Brando has a rambling monologue in “Last Tango” in which Paul is supposedly pondering his own life, but anyone with any knowledge of Brando’s past can readily grasp that Brando is talking directly about himself, including his hatred toward his domineering father.
It’s a fascinating scene that generated lots of analytical ink at the time, most of it centered on why, exactly, Brando would suddenly choose to let his guard down to such an extent. If anyone ever came up with a logical answer, I’ve never read it.
Even then, the crowning moment of Brando’s “Last Tango” performance is a different beast altogether, and almost too intense to endure.
Paul has returned to the flea-bag hotel his wife operated to view her body after her suicide by razor. In the days since her death, he’s discovered she had a long-time lover he knew nothing about.
He now realizes that the most important relationship of his life was an elaborate lie, that he was being played for a fool by the person he most trusted and believed in.
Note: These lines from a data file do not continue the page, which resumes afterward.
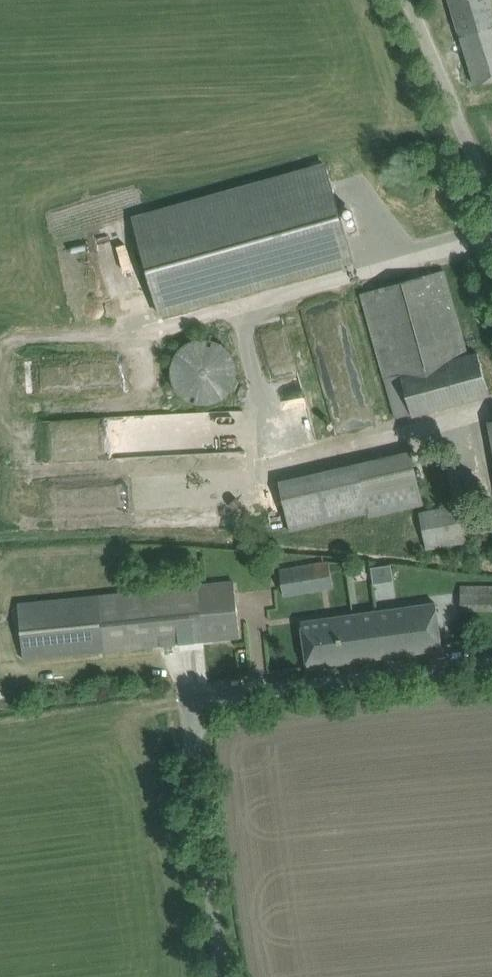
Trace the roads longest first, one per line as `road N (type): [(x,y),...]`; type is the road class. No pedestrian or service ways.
road 1 (unclassified): [(227,976),(195,735),(204,706),(240,691),(491,665)]
road 2 (unclassified): [(491,201),(408,0)]

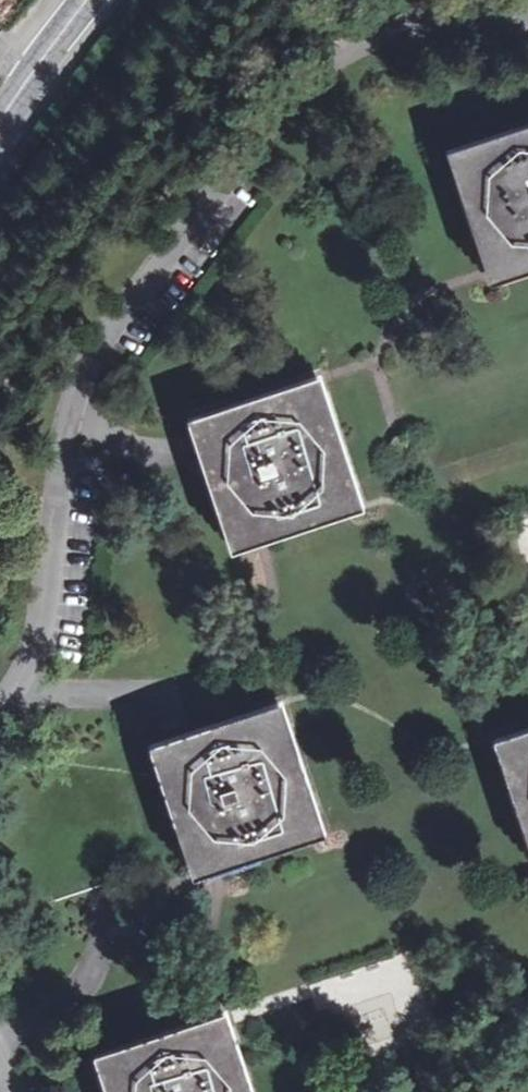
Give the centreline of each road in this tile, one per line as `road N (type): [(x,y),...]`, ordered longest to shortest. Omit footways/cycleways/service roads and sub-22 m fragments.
road 1 (residential): [(20,691),(68,497),(80,382),(242,166),(348,48),(458,28),(527,37)]
road 2 (primary): [(0,119),(90,0)]
road 3 (residential): [(20,691),(165,690)]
He sits alone in a chair as his wife’s dead body lies on their bed, her face covered in makeup and the bed piled with flowers.
This scene is acting as free jazz, with a minimal structure being provided to the performer who then reaches inside himself and retrieves a primal squall.
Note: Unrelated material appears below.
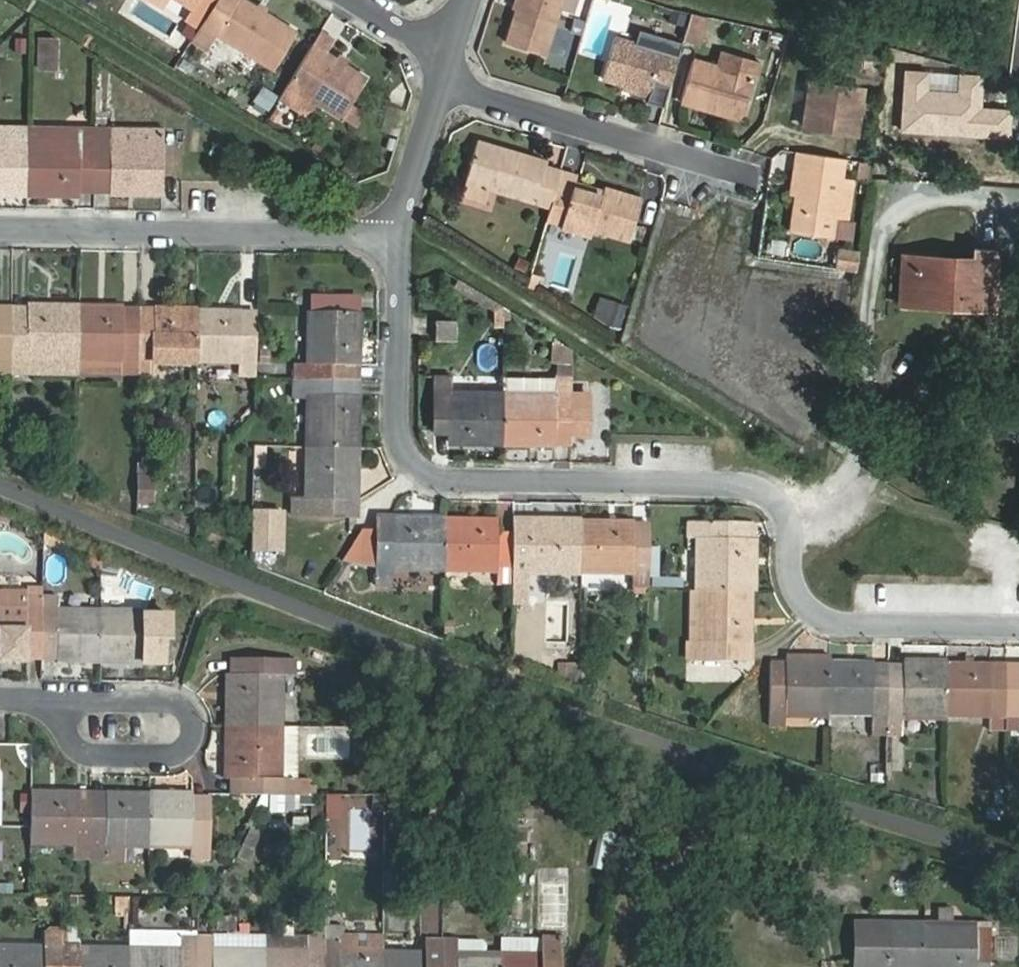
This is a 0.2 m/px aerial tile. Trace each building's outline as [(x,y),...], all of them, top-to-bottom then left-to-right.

Again, the scene is a matter of small, dark events that seem too private to be viewed within the context of a film. After screaming horrendous, belittling profanities at a woman who can no longer answer him, there's a tender reversal when Paul suddenly starts sobbing and tearing petals off the flowers so he can wipe the makeup his wife never wore in life from the death mask of her face. It's absolutely devastating.
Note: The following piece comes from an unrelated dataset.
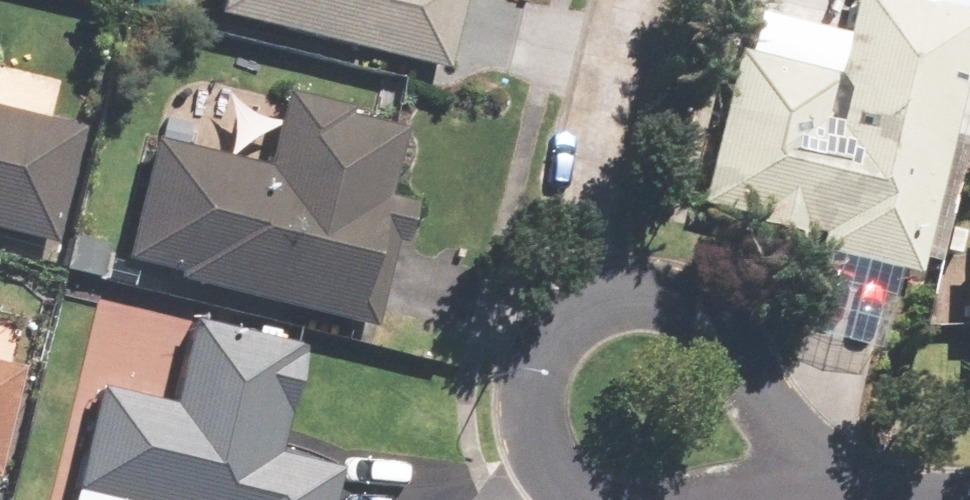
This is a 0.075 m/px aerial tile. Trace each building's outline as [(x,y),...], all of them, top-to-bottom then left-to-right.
[(210,15),(442,70),(459,0),(214,0),(210,15)] [(969,51),(969,16),(902,0),(856,0),(838,80),(736,56),(700,208),(818,236),(813,255),(916,279),(969,51)] [(150,143),(121,261),(176,275),(175,283),(370,331),(392,242),(399,244),(408,206),(383,200),(401,126),(280,97),(262,170),(150,143)] [(49,245),(78,132),(0,112),(0,233),(49,245)] [(963,263),(962,332),(969,333),(969,263),(963,263)] [(69,490),(114,499),(330,499),(337,470),(273,455),(298,351),(187,325),(168,409),(92,391),(69,490)] [(18,372),(0,367),(0,445),(18,372)]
You have to wonder, beyond the demands of the script, who is the true recipient of Brando’s rage here, the real life source of his method actor’s impulse? Does he see his mother lying there in front of him? Is it his father? Is he attacking the audience he had grown to view as a bunch of emotional parasites? Or is he lashing out at himself for the mess he's made of his life?
“Last Tango in Paris” - and, quite possibly, the death bed scene in particular - was the end of the line for Brando. Considering how much he revealed about himself in the film, that may well have been his intent.
He’d occasionally deliver lucid performances after this, although sometimes, as in “The Missouri Breaks” and “The Island of Dr. Moreau,” he also acted like a goddamned idiot on the set, and the idiocy carried over into the film. But any uncomfortable emotional disclosures would now reside solely in his shattered personal life, which would eventually include his son murdering his daughter’s lover and the daughter resorting to suicide when her father turned away from her.
But one needs to cut Brando some slack as a performer, as hard as that may be, given his failings as a man. He had bigger balls than any actor in motion picture history, and if he had continually displayed them as recklessly as he did in his most searing efforts, he likely would have lived far fewer years than the ripe old age of eighty that he finally reached.
When he laid it all on the line for a audience, surely he must have lost yet another piece of whatever spirit he had left. The hole inside of him just grew bigger.
I have to disagree with Jack Nicholson. Marlon did die, and whoever was in second place is still sitting right there. And that’s how it’s going to stay.
Great, great piece about one of the most fascinating people of the 20th century.
A truly spot-on assessment of Brando and his place in acting/film. I agree that there were times when you couldn't tell what he was doing and it seemed as if he somehow didn't respect the craft or the work, and your take is the best explanation I've yet read. And I agree about "Reflections..."; one of his finest moments on film in that it's challenging, unpleasant, real, shattering, hard to watch and even harder to look away from.